Nosferatu

When watching silents, it is sometimes hard to seperate a film from its legend. Nosferatu is a film that comes with a lot of baggage. Based on the Dracula story and in fact one of the first vampires to be committed to cellioud, this is considered to be Murnau’s masterpiece. This film got him attention world wide and eventually earned him the right to make big budget silents like Faust and Sunrise. It starred a man who was as weird in real life as he was on the screen. This film inspired so many other films and film movements including most horror films you can think of. How am I to say anything bad about it?

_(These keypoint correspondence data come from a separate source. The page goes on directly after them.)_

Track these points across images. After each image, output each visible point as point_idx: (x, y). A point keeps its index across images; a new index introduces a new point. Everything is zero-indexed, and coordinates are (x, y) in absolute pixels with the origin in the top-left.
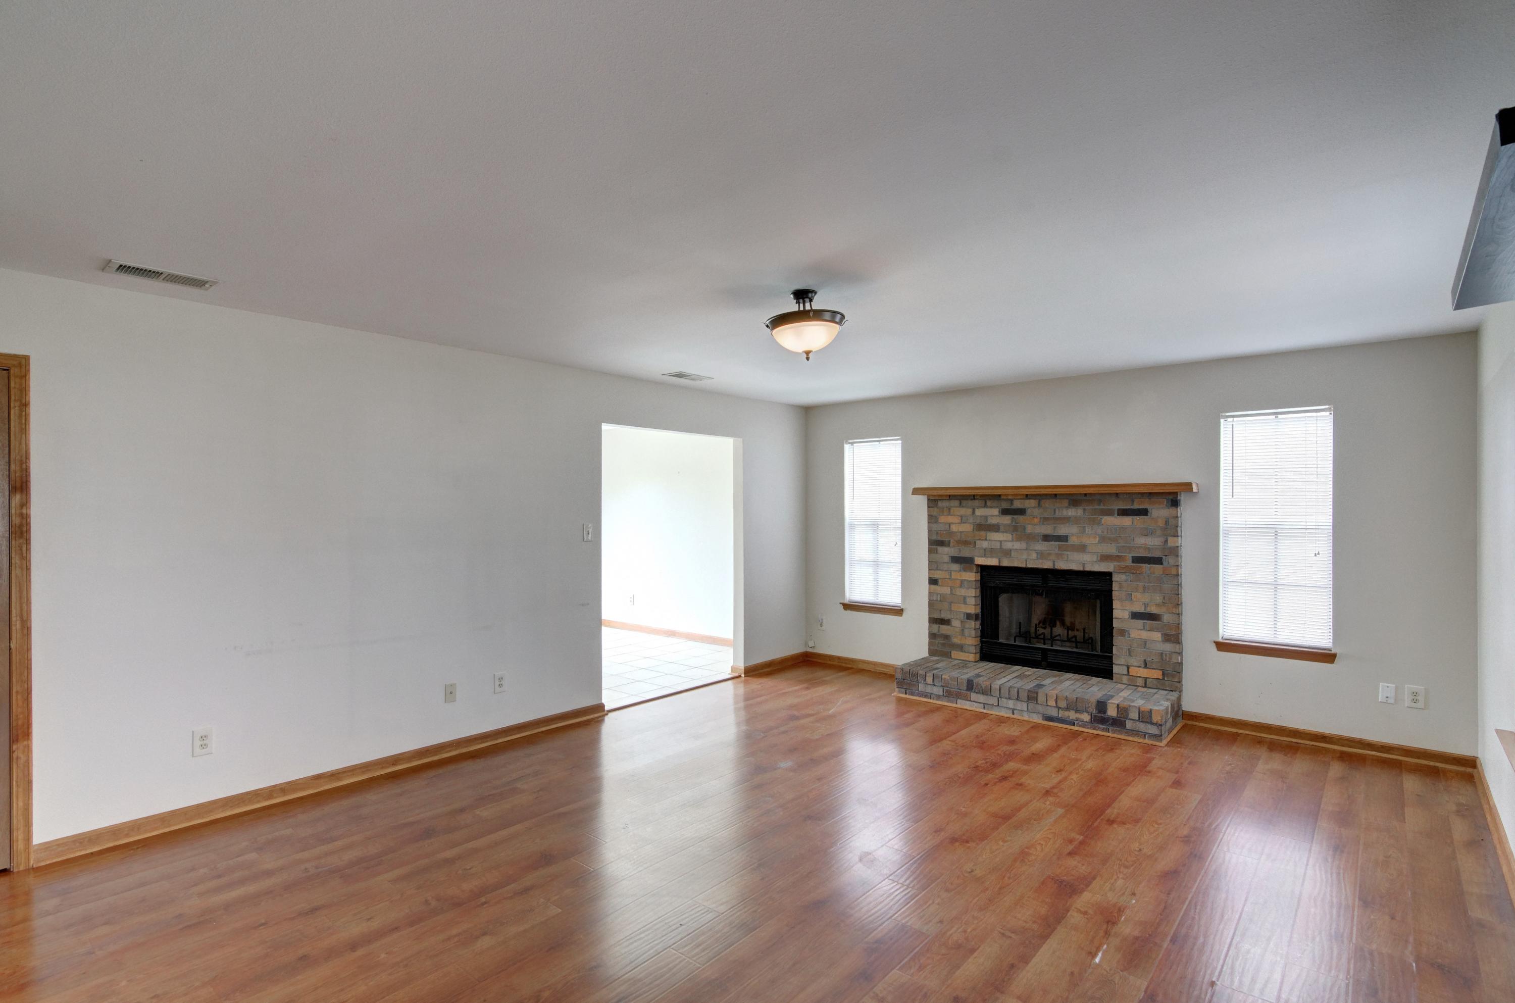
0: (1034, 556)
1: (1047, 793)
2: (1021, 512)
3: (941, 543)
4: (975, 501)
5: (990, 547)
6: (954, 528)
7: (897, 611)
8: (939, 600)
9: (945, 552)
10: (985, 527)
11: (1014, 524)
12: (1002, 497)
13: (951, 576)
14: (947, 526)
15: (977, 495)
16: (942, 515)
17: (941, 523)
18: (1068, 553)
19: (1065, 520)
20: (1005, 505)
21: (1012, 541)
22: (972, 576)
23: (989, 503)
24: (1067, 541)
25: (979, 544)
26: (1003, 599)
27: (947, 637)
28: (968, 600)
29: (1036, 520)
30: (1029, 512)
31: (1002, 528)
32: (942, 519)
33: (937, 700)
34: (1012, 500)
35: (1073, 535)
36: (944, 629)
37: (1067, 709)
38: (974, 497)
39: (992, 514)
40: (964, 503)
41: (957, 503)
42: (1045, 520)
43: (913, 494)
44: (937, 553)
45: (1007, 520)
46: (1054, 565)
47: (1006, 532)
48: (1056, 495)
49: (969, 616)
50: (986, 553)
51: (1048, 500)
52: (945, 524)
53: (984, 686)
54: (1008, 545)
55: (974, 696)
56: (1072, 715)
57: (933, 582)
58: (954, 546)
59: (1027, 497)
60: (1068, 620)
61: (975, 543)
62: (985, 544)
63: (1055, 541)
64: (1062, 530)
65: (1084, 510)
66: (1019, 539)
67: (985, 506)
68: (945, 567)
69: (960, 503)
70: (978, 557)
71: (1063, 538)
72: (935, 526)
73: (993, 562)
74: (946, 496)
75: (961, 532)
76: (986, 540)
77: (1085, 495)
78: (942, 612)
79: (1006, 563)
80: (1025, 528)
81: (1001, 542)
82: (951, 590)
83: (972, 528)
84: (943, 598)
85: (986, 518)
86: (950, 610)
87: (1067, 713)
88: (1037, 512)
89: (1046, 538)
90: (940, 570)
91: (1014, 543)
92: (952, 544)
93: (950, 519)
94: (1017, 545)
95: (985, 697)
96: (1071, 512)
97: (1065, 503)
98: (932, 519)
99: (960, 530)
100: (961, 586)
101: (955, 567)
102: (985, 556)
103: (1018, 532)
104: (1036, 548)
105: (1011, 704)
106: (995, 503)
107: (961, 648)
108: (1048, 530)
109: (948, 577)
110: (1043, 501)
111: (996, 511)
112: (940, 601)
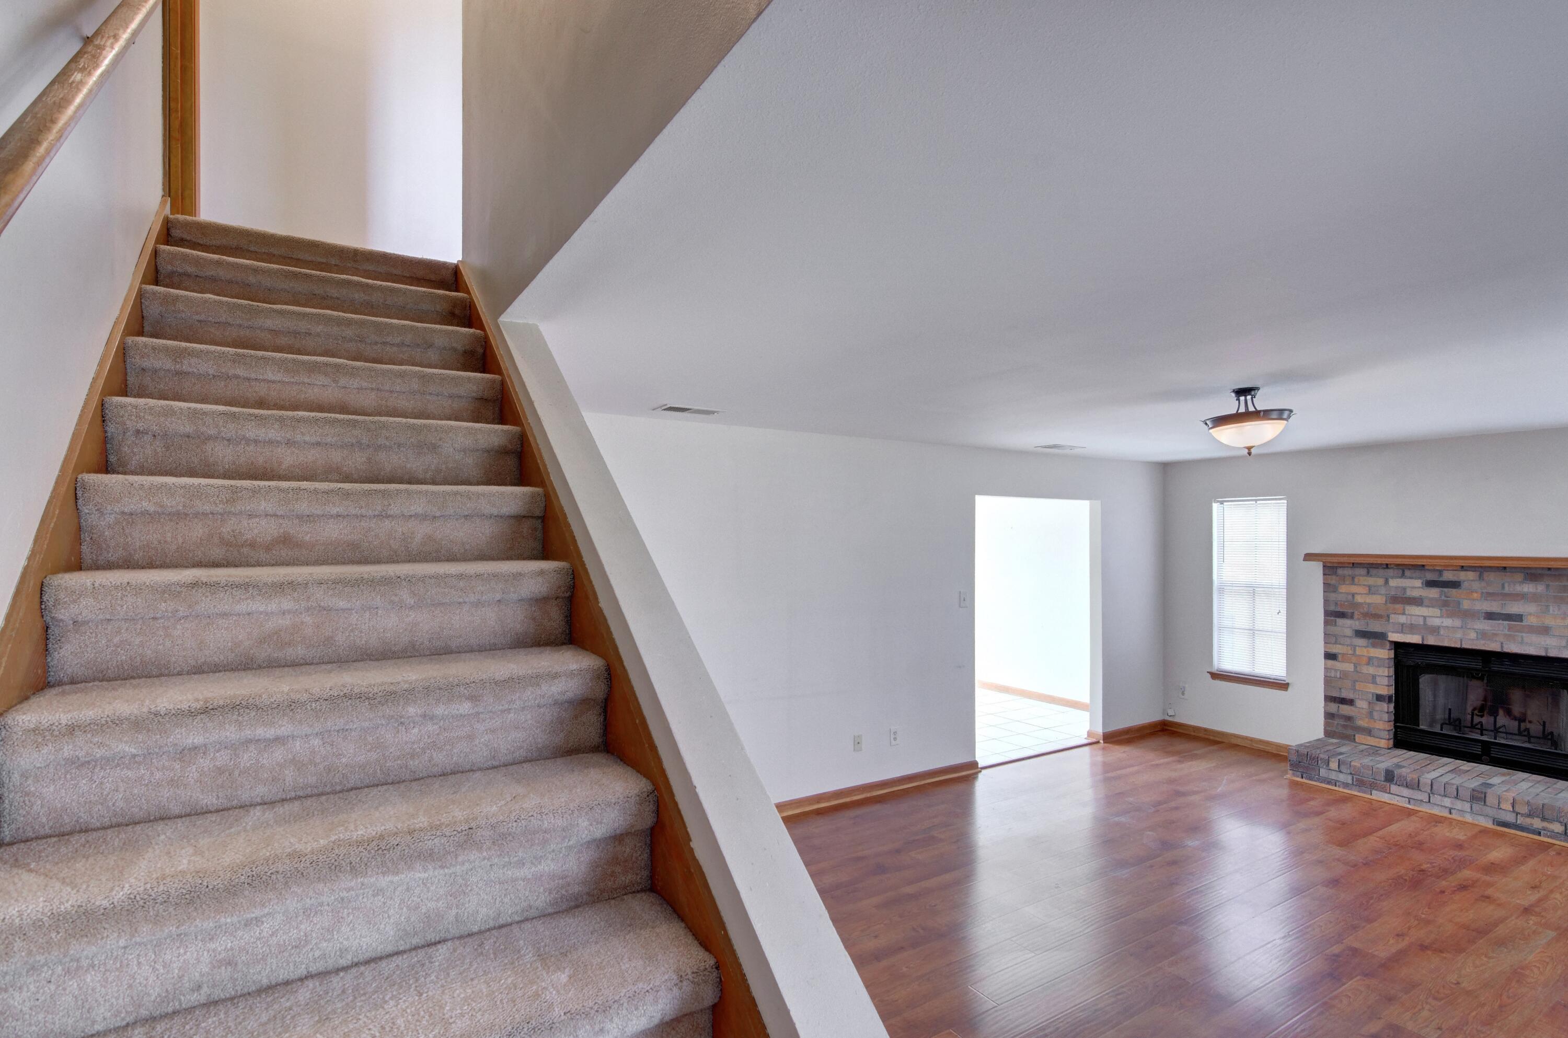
0: (1473, 635)
1: (1527, 911)
2: (1455, 585)
3: (1342, 615)
4: (1389, 570)
5: (1409, 622)
6: (1359, 599)
7: (1282, 686)
8: (1338, 676)
9: (1346, 626)
10: (1402, 600)
11: (1443, 597)
12: (1427, 568)
13: (1355, 651)
14: (1350, 597)
15: (1391, 564)
16: (1342, 584)
17: (1342, 593)
18: (1524, 635)
19: (1521, 597)
20: (1430, 576)
21: (1442, 617)
22: (1385, 653)
23: (1407, 573)
24: (1521, 621)
25: (1394, 618)
26: (1425, 680)
27: (1349, 718)
28: (1378, 680)
29: (1475, 595)
30: (1465, 585)
31: (1426, 602)
32: (1343, 589)
33: (1344, 788)
34: (1440, 572)
35: (1530, 614)
36: (1345, 709)
37: (1530, 815)
38: (1387, 566)
39: (1414, 585)
40: (1373, 571)
41: (1363, 571)
42: (1488, 596)
43: (1304, 560)
44: (1335, 625)
45: (1434, 593)
46: (1502, 647)
47: (1433, 607)
48: (1505, 568)
49: (1379, 698)
50: (1402, 628)
51: (1493, 573)
52: (1348, 594)
53: (1409, 779)
54: (1436, 622)
55: (1394, 788)
56: (1537, 823)
57: (1330, 656)
58: (1359, 619)
59: (1462, 568)
60: (1517, 709)
61: (1388, 616)
62: (1402, 619)
63: (1503, 620)
64: (1514, 608)
65: (1548, 586)
66: (1451, 615)
67: (1403, 576)
68: (1348, 641)
69: (1368, 572)
70: (1393, 632)
71: (1519, 618)
72: (1333, 596)
73: (1415, 639)
74: (1349, 563)
75: (1369, 604)
76: (1404, 614)
77: (1549, 569)
78: (1343, 690)
79: (1431, 641)
80: (1459, 603)
81: (1425, 617)
82: (1355, 667)
83: (1384, 600)
84: (1345, 675)
85: (1404, 589)
86: (1354, 690)
87: (1528, 821)
88: (1476, 585)
89: (1490, 616)
90: (1340, 644)
91: (1444, 620)
92: (1356, 616)
93: (1354, 589)
94: (1448, 622)
95: (1411, 791)
96: (1528, 588)
97: (1519, 577)
98: (1328, 588)
99: (1368, 601)
100: (1368, 664)
101: (1361, 642)
102: (1402, 632)
103: (1450, 608)
104: (1475, 627)
105: (1447, 802)
106: (1418, 573)
107: (1369, 732)
108: (1494, 607)
109: (1350, 652)
110: (1486, 574)
111: (1418, 583)
112: (1340, 678)
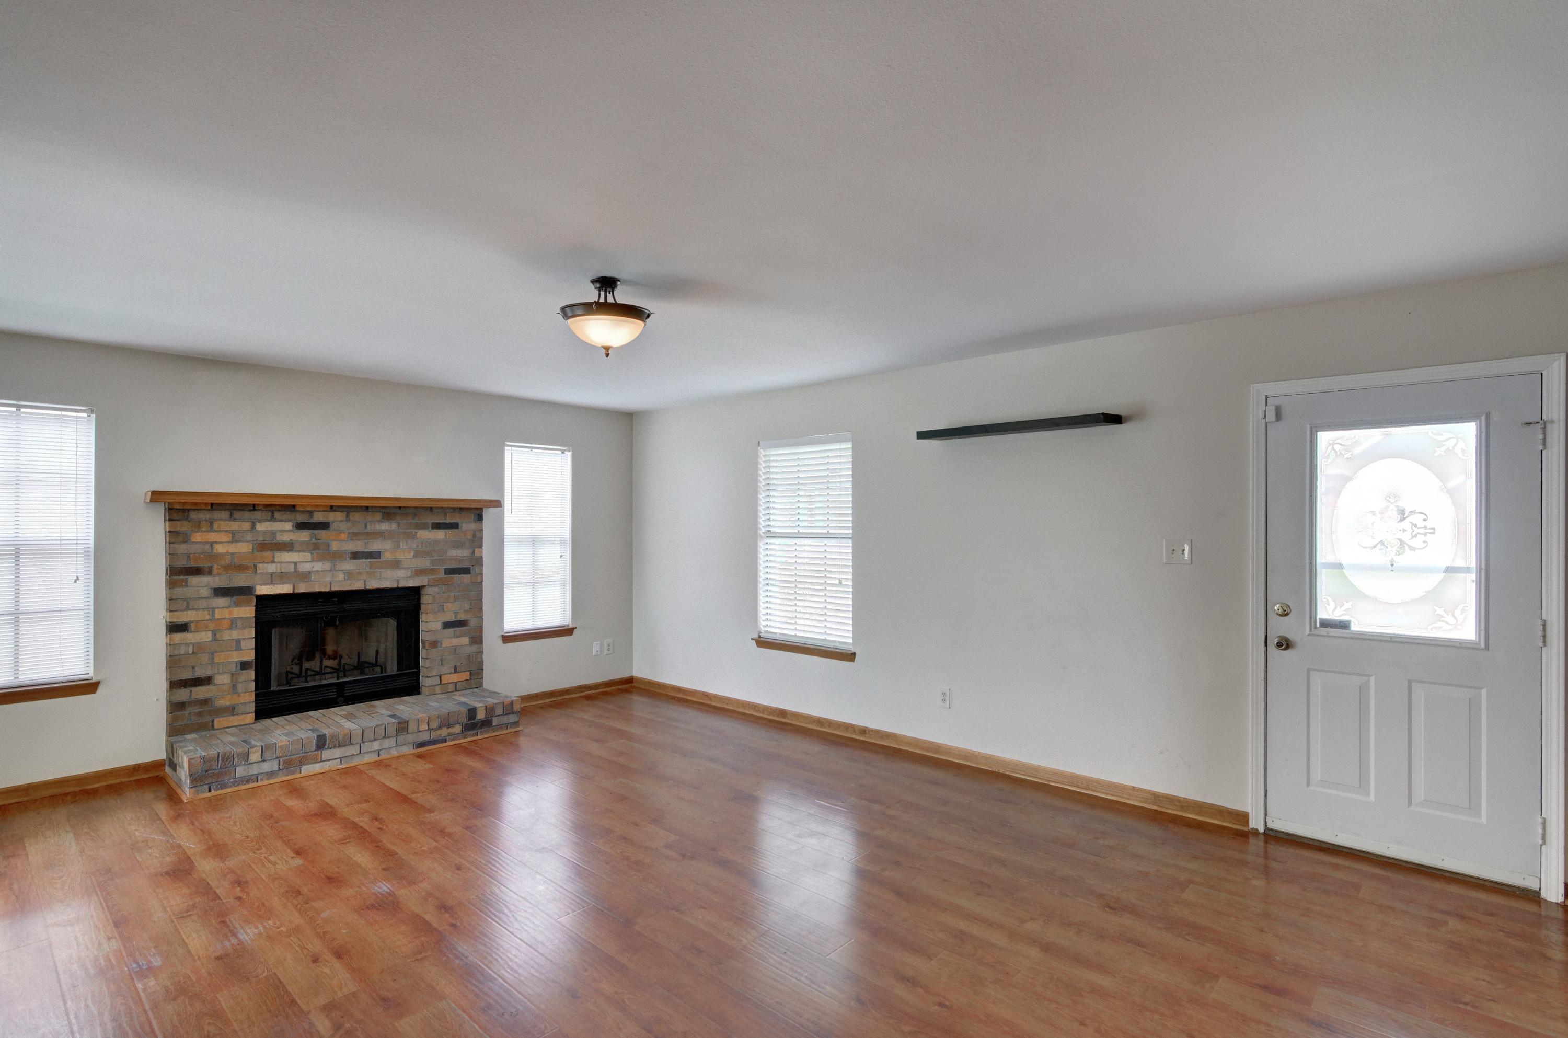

Well actually it is pretty hard to say anything bad about Nosferatu. Max Schrek is lit so well and his costume is complete that he doesn’t need to speak in order to be frightening. Murnau also took out the annoyingly slow parts in the original novel, shrinking the runtime down and making this film actually flow and breath. (unlike that horrible novel. (Seriously, don’t ever read the novel. Bram Stoker was not a good writer or really a writer at all…) He also changed the ending and therefore made vampire history by implying that vampires get killed by sunlight. Let’s just think what it would have been like to never see an irresitable vampire turn into dust or shrivel up… We would have no real way to kill vampires without having to wittle sticks and that would have been lame.

My favorite scene and the scene that sort of stays with the viewer most after the film is over is the ship scene. This is where one of the famous pictures of Nosferatu comes from. He stares down at you from the deck with his hands all out to potentially kill you. I also think that the concept is scary. Knowing that your friends and shipmates are getting killed and there is no one to save you because you are out in the middle of the ocean. All you can do is wait until it is your turn. You know that it is coming from a certain box, but you don’t know what it is or how to stop it. Ugh. That would suck.

I think this is a masterpiece, plain and simple. If you are interested in the history of vampires, I would suggest buying this film and studying it.